Campus Planning Exercise Yields 5 Principles for Future Development

The path was widened in front of College Row and three new outdoor seating areas were installed near South College, 200 Church and Boger Hall (pictured).

The campus planning project begun last January has resulted in a report. The planning team from Sasaki Associates, Inc. and Eastley & Partners, who worked with Wesleyan’s Facilities Committee and others during the spring semester, has recommended a set of five principles to guide campus development over the coming years. These principles have been developed through an online survey and discussions with faculty, staff and students about how they use the physical spaces on campus.

Many of the conclusions were presented to the Board of Trustees and later to senior administrative staff in late May. The principles are designed to align the physical campus as powerfully as possible with Wesleyan’s educational aspirations, taking into account changing technology and the face-to-face interactions that are at the core of the residential learning experience.
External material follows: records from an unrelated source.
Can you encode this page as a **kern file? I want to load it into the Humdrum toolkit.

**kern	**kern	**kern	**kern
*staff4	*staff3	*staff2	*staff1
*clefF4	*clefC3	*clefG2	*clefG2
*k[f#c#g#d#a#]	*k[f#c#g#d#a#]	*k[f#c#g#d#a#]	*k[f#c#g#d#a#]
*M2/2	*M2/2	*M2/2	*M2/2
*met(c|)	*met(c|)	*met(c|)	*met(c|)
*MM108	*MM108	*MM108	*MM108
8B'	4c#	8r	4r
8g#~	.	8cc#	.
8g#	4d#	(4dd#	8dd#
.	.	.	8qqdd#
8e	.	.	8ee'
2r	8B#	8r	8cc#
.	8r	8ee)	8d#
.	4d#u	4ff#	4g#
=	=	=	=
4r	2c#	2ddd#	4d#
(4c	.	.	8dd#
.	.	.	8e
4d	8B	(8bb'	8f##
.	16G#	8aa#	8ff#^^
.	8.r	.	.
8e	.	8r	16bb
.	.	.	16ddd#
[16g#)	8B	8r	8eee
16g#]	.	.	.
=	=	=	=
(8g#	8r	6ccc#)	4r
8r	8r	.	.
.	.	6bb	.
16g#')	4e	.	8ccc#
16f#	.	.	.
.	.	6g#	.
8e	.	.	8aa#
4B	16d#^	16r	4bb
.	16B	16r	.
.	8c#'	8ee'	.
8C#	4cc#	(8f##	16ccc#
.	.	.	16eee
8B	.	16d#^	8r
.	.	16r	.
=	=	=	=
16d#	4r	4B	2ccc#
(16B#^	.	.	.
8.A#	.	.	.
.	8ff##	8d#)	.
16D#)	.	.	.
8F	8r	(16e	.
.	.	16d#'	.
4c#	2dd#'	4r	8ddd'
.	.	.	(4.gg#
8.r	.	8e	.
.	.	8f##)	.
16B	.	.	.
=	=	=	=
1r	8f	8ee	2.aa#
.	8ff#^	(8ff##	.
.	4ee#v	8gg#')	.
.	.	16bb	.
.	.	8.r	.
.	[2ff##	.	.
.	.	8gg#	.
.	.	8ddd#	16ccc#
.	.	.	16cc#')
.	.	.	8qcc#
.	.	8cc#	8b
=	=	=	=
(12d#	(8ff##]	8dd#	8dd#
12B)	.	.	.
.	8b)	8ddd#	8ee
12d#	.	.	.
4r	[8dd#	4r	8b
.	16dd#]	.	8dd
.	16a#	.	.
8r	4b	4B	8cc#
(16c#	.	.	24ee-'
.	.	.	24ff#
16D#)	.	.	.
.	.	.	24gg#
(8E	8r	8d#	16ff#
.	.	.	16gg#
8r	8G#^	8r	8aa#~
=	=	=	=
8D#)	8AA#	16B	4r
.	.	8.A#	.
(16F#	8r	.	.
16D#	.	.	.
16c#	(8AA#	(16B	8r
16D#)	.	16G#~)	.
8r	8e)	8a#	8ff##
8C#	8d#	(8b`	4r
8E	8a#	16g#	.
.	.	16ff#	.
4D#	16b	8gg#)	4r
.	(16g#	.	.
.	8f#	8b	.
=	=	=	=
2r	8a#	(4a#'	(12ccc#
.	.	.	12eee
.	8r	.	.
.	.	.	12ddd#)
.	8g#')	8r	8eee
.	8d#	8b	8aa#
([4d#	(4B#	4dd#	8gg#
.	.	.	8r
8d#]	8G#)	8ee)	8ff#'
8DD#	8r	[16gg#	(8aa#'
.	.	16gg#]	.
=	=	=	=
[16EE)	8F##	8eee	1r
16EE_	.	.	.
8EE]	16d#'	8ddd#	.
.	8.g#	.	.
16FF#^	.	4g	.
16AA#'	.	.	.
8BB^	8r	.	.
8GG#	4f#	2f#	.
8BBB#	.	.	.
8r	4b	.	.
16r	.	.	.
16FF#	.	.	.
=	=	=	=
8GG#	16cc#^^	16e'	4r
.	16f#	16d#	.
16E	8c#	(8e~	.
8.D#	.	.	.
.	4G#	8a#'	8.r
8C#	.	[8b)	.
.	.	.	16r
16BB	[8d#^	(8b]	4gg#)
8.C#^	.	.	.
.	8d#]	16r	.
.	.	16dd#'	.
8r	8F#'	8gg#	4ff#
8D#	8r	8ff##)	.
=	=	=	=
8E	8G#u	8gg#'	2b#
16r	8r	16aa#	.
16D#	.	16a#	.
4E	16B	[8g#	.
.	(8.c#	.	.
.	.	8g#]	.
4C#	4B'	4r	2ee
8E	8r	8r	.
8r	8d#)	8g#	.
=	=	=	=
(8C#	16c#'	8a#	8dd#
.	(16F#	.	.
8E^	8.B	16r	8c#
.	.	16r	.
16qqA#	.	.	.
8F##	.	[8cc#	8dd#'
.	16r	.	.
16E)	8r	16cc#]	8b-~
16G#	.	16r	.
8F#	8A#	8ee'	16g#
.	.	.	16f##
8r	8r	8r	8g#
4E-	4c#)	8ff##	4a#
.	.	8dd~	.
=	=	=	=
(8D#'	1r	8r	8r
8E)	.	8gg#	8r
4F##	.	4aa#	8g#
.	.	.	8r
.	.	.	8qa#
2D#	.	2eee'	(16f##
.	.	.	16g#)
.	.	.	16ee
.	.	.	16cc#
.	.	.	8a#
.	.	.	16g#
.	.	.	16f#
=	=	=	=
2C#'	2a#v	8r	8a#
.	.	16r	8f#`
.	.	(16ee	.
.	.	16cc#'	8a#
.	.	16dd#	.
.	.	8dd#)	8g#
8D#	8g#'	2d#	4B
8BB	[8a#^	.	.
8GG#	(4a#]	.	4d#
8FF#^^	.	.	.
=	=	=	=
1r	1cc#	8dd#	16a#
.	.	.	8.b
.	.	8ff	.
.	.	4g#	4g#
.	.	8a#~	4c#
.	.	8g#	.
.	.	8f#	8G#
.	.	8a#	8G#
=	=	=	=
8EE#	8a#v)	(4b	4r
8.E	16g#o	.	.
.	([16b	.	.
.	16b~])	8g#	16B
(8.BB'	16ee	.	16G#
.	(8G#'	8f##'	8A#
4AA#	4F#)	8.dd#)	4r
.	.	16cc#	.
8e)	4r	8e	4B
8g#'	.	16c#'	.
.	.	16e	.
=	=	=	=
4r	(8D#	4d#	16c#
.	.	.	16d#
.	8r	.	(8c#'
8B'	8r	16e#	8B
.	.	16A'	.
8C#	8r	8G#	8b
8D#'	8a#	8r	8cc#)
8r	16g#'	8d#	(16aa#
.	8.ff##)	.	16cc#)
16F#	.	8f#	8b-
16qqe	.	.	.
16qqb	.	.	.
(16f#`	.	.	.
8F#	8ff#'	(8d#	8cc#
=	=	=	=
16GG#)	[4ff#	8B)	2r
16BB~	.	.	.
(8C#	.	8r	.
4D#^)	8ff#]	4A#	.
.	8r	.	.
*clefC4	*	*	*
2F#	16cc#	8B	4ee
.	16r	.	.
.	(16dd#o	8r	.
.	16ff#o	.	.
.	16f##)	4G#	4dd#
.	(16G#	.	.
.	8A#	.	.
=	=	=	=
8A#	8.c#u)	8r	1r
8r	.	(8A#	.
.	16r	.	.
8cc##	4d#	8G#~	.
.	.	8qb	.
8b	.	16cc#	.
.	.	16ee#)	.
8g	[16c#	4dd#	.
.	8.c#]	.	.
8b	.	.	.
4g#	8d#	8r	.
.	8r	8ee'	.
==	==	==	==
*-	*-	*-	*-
These five principles, along with some examples of how they might be implemented, are:

Synergy of residential and academic experience: Seek more integration of residential and academic experience. This includes determining the best balance of social vs. learning spaces; creating more consistency with residential programming amongst the spaces in residence halls; expanding activity offerings for students on weekend evenings; and making residence halls more distinctive in character.
Transparency between indoor and outdoor spaces: Create more seamless connections between interior and exterior landscapes through increased use of glass and showcase learning in action; realigning athletic fields to gain more interactive open space at the center of campus; and enhancing opportunities for outdoor seating, such as in front of College Row, the CFA, Exley, Butterfields, Foss Hill and Pi Café.
Spectrum of formal learning spaces: Modernize traditionally formatted learning spaces on campus, which are limiting opportunities to teach and learn in new ways. Create more flexible, inviting and comfortable learning spaces; ensure that classrooms are the right size and not over-furnished; and create a range of choices for team-based learning configurations.
Network of informal learning spaces: Strengthen and enhance the network of informal learning spaces to stimulate serendipitous encounters. Create an informal learning prototype and test its success; assess digital applications to allow students to find available space to study and do group projects; add informal learning spaces around campus.
Engagement local and global: Emphasize sustainability to foster a sense of stewardship among the students as residents of Middletown and citizens of the word. Work with the city of Middletown to address zoning, streetscape, and basic pedestrian connectivity between Main Street and campus; bring Wesleyan programs to Main Street to encourage pedestrian traffic; pilot an outdoor music weekend with Wesleyan musicians on Main Street corners; promote learning as good citizenship.

Some campus improvements consistent with these principles are already underway. This summer, crews widened the path in front of College Row and added three new outdoor seating areas. And an outdoor terrace is being joined to Pi Café.

“Our consultants have provided some interesting principles to help us think about the future of space and learning at Wesleyan,” says Charles Salas, director of strategic initiatives. “Now it’s up to us to make that future as powerful as possible.”